The Washington Post has an OpEd by Strobe Talbott, who was deputy secretary of state in the Clinton administration (To understand Putin, look to the past). He offers an interesting view of what happened behind the screens when the Russians occupied the Pristina Airport shortly after the end of the war.
To end the crisis, Russian President Boris Yeltsin sent an envoy, Viktor Chernomyrdin, to Belgrade to pressure Milosevic into withdrawing his troops from Kosovo and accepting an international peacekeeping force that would include Russian units under U.S. command so as not to be formally part of NATO.
In June 1999, I led a team from the State Department, White House and Pentagon to coordinate final plans for the operation. Soon after landing, we sensed trouble. Chernomyrdin was politically isolated. His military minder, Gen. Leonid Ivashov, was in virtual mutiny against the deal on joint Russian-NATO deployment.
Yeltsin, we were told, was “indisposed,” a word accompanied by knowing looks that translated as drunk. The civilian officials we met with were visibly unnerved at the possibility of a military coup.
The one exception was Putin, whom I met for the first time. As head of the Kremlin security council, he was on the first rung of the ladder he would climb quickly to the presidency.
In our meeting, he managed to seem both relaxed and on guard. He subtly but unmistakably put distance between himself and Chernomyrdin. His personal touches were pointed. For no reason other than to show he had read my KGB dossier, he dropped the names of two Russian poets I had studied in college.
During the meeting, my State Department colleague Victoria Nuland (now assistant secretary of state for Europe) passed me a note saying that Gen. Ivashov had just issued a threat to our Pentagon companions — who were in a meeting at the defense ministry — that the Russian army might break from NATO and deploy into Kosovo on its own, thereby turning what was supposed to be a collaborative operation into a confrontation.
When I read Nuland’s note aloud, Putin smugly waved it off and feigned puzzlement about who Ivashov was, which was patently implausible. His overall message was twofold: He knew details from my distant past but wasn’t going to let me know anything about what was happening in the here and now — or what would happen next.
Within hours, several small Russian units that had been monitoring the cease-fire in Bosnia dashed across southern Serbia into Kosovo, cheered as saviors by Serbs along the way.

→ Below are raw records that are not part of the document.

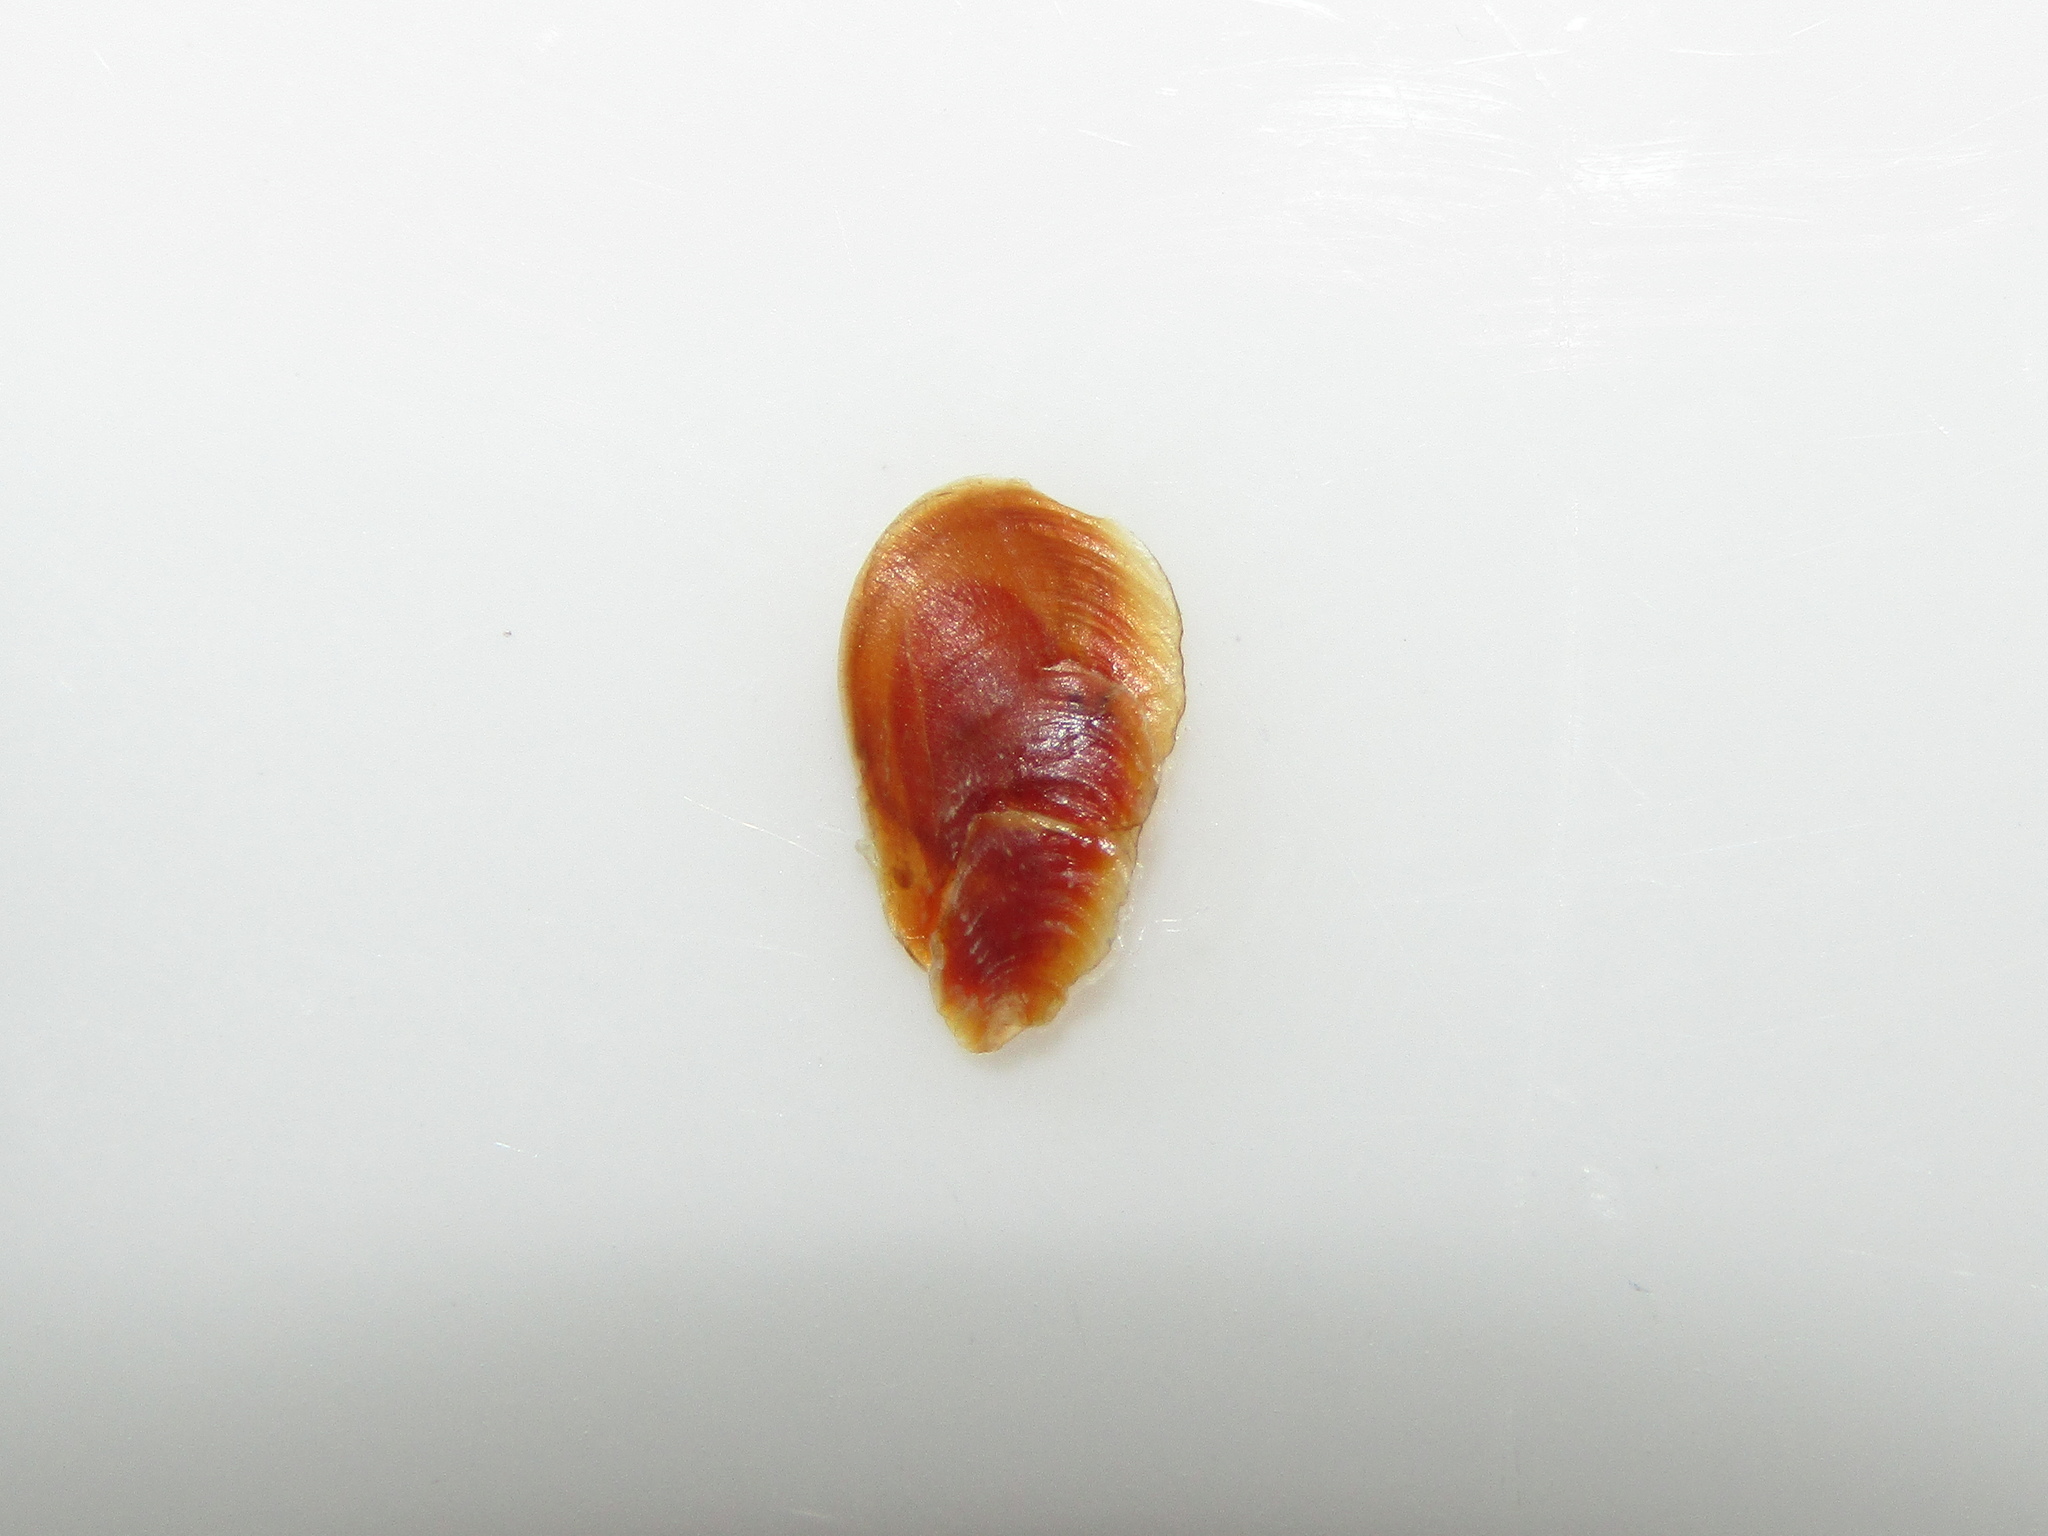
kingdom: Animalia
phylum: Mollusca
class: Gastropoda
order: Neogastropoda
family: Muricidae
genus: Zeatrophon
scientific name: Zeatrophon ambiguus
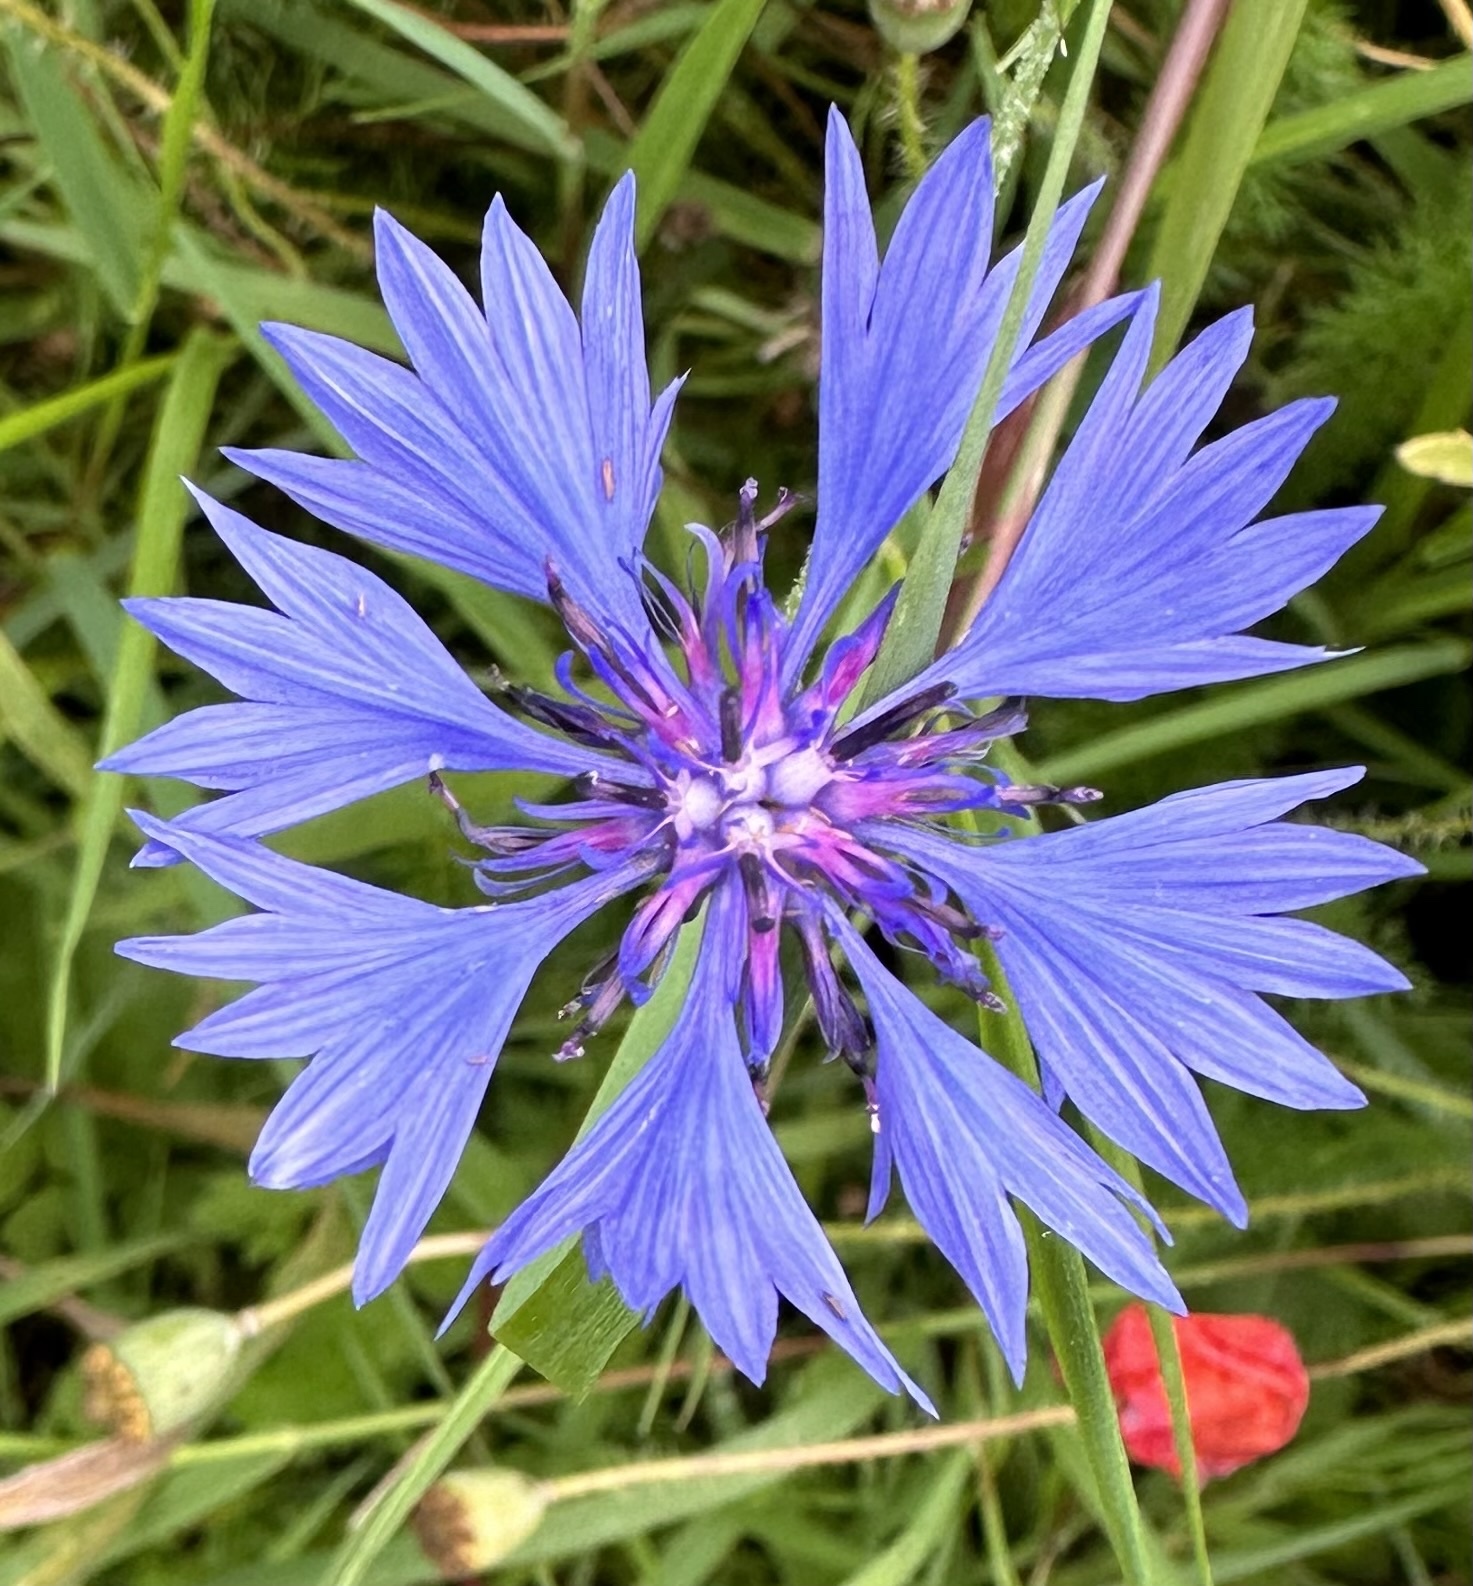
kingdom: Plantae
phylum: Tracheophyta
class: Magnoliopsida
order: Asterales
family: Asteraceae
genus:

The Russian foreign ministry issued a denial and then a lame statement about how the rogue operation was an accident. The Russian contingent hunkered down at an airfield outside the capital of Kosovo, while a multinational NATO force rolled in from Macedonia. What looked at first to be a mouse-that-roared farce turned dangerous when it appeared that the Russian military might airlift reinforcements and trigger a shooting war.
Yeltsin reemerged, none too steadily, in time to defuse the crisis and put the original deal back on track. Not until nine years later did Kosovo declare its independence. And, of course, it has not been annexed by Albania.
Putin’s role in that narrowly avoided military collision 15 years ago remains a mystery, but his attitude was clear then and relevant today. During a dangerous power vacuum in Moscow — when partnership between Russia and the West was at the breaking point; when Russian armed forces, fed up with having to make nice with NATO, took matters into their own hands and tried to rush to the aid of fellow Slavs — Yeltsin’s soon-to-be handpicked successor seemed to be relishing the moment.